Glioblastoma multiforme (GBM) is the most common high-grade malignant brain tumour in adults. It is a devastating disease with a very poor 5-year survival rate of 5%, a figure which has not improved over the last few decades. The Targeted Therapy Group at the University of Surrey in collaboration with HOX Therapeutics and the Universities of Leeds and Texas, present a novel and effective potential treatment for this disease in their publication ‘HOX and PBX gene dysregulation as a therapeutic target in glioblastoma multiforme’ in the Journal BMC Cancer. They target HOX genes, a family of genes involved in the healthy growth of brain and other tissues.

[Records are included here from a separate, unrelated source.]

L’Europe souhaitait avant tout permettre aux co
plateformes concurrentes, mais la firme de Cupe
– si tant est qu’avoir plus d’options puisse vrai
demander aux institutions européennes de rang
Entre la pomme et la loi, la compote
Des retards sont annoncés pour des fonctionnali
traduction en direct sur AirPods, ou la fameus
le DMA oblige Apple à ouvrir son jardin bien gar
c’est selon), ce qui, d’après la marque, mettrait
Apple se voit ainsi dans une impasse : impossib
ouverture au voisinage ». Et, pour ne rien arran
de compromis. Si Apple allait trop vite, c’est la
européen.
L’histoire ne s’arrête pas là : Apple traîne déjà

These genes are silenced at birth after vigorous activity in the growing embryo. However, they are inappropriately ‘switched on’ again and lead to the development and progression of cancer. HOX gene dysregulation has long been recognised in GBM, but so far has proved elusive as a therapeutic target. In this study, the researchers evaluated HTL-001, a peptide designed to block the function of HOX genes, and showed its effectiveness in cell and animal models. ‘This is a completely unique approach to addressing an appalling disease and based on known biological mechanisms that drive this cancer’ said Prof Hardev Pandha, Prof Of Medical Oncology and the project leader. ‘The outcome has been an excellent industry/academia collaboration, and we hope now to move to the next stage of developing this drug for patients’ said James Culverwell CEO, HOX Therapeutics.